For the project proposal, proposal revision, and midway report, each late day will cause a loss of 1 point, with no points 5 days after the deadline. Late submissions will not be accepted for the final project report. The final poster presentation cannot be easily made up.

In-class Conduct

Let's all follow the NeurIPS code of conduct and the Recurse Center Social Rules. As in many research environments, people are coming from many different backgrounds and levels of experience with the material. Therefore, it's especially important for our learning that we maintain respect for everyone's perspective and input. I value the perspectives of individuals from all backgrounds. I broadly define diversity to include race, gender identity, national origin, ethnicity, religion, social class, age, sexual orientation, political background, and physical or learning ability. I will strive to make this classroom an inclusive space for all students; please let me know if there's anything I can do to improve.

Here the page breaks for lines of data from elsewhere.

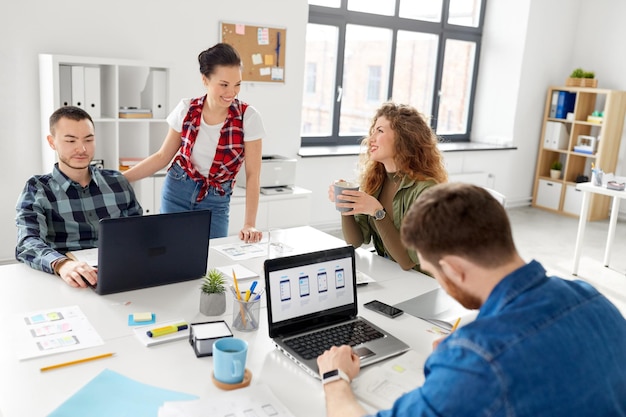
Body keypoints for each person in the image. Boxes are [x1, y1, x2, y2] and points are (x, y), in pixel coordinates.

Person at [317, 183, 626, 417]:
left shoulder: (478, 361)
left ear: (453, 269)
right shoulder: (593, 298)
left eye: (433, 271)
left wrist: (335, 375)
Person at [123, 43, 265, 243]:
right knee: (166, 251)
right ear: (205, 80)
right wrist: (119, 180)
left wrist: (249, 223)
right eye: (224, 84)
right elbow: (162, 157)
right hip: (178, 189)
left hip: (216, 200)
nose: (231, 92)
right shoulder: (186, 109)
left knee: (211, 258)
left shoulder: (248, 117)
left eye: (237, 84)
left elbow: (253, 175)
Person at [15, 106, 142, 288]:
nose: (81, 149)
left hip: (119, 276)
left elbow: (138, 233)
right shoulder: (37, 188)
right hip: (65, 279)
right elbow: (27, 242)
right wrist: (62, 264)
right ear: (52, 142)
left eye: (88, 140)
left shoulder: (118, 182)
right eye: (70, 141)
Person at [328, 102, 447, 271]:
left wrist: (377, 212)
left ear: (403, 138)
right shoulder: (376, 180)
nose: (371, 139)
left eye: (380, 131)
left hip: (421, 281)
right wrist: (345, 204)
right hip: (390, 271)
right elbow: (355, 241)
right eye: (373, 131)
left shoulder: (427, 191)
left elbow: (408, 262)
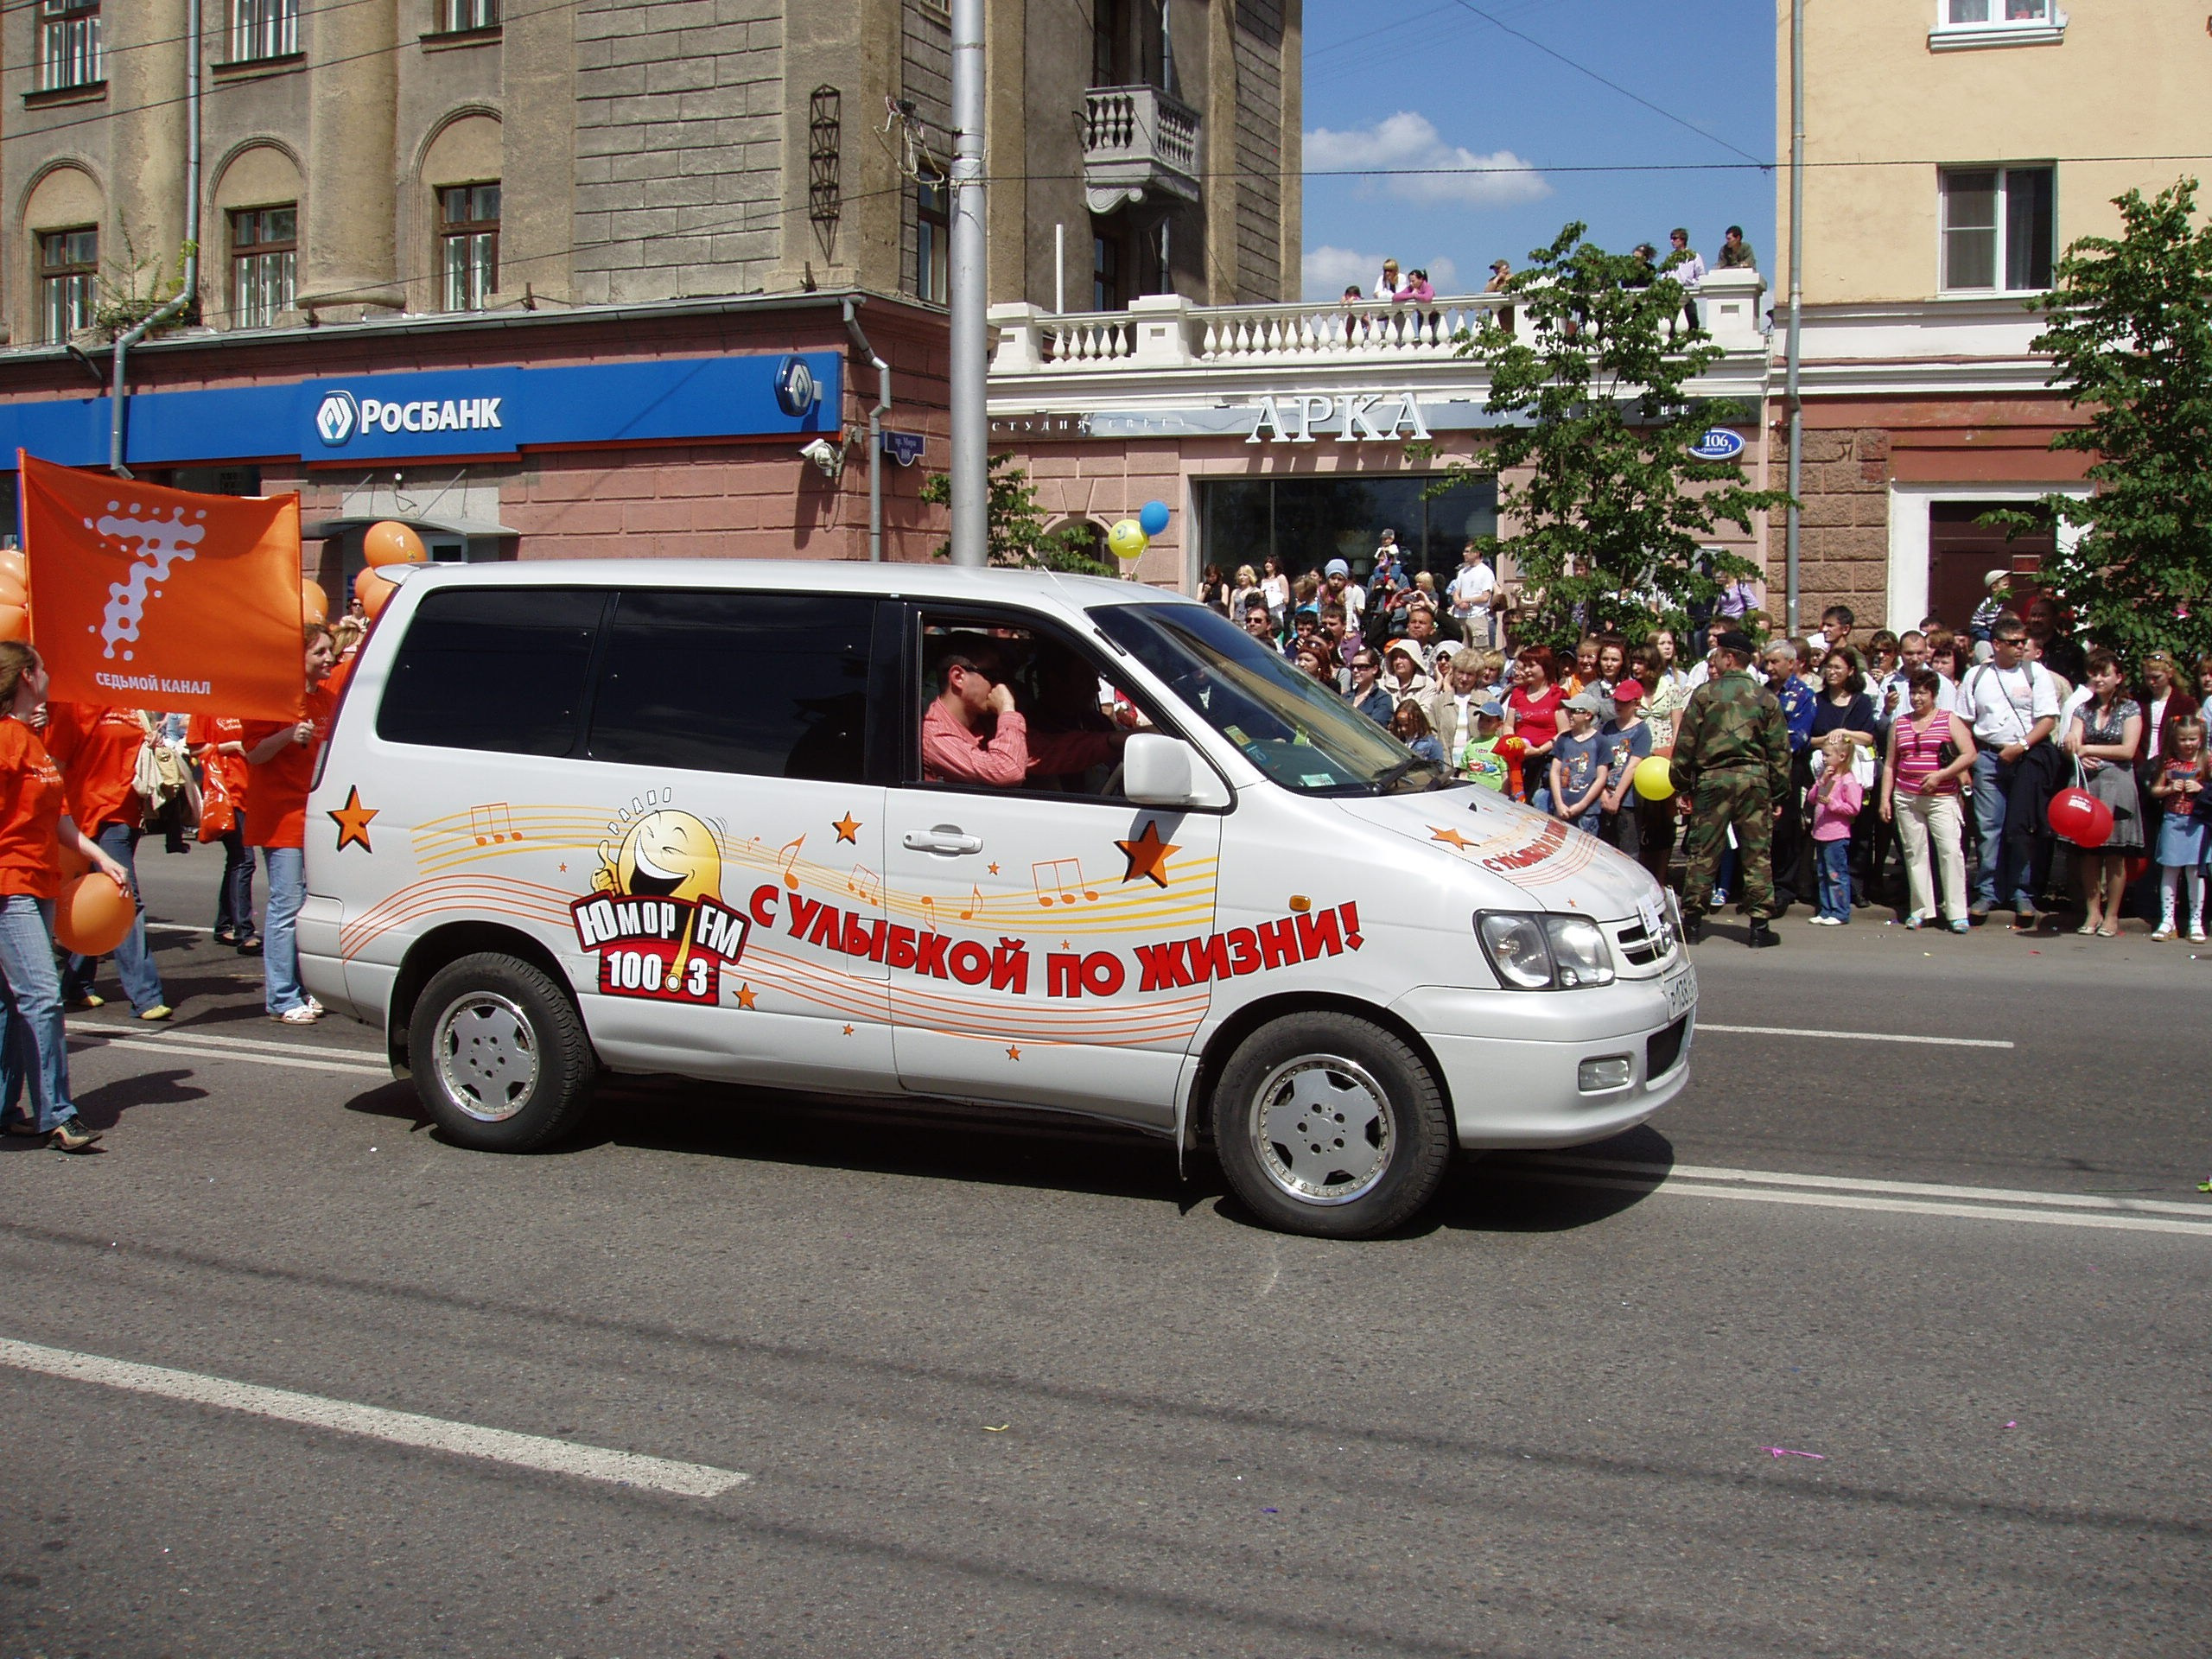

On that note...

Accommodations

Boston University's policy is to provide reasonable accommodations to students with qualifying disabilities who are enrolled in Boston University courses. Students seeking accommodations must engage in an interactive process with, and provide appropriate documentation of their disability to, Disability & Access Services (DAS). If this applies, please get in touch with me as soon as possible to discuss accommodations; note that students are not required to disclose information regarding their disability, if applicable, but should request approval for such accommodations through DAS beforehand.

Religious Observance

Students are permitted to be absent from class, including classes involving examinations, labs, excursions, and other special events, for purposes of religious observance. In-class, take-home and lab assignments, and other work shall be made up in consultation with the student's instructors. More details on BU's religious observance policy are available here.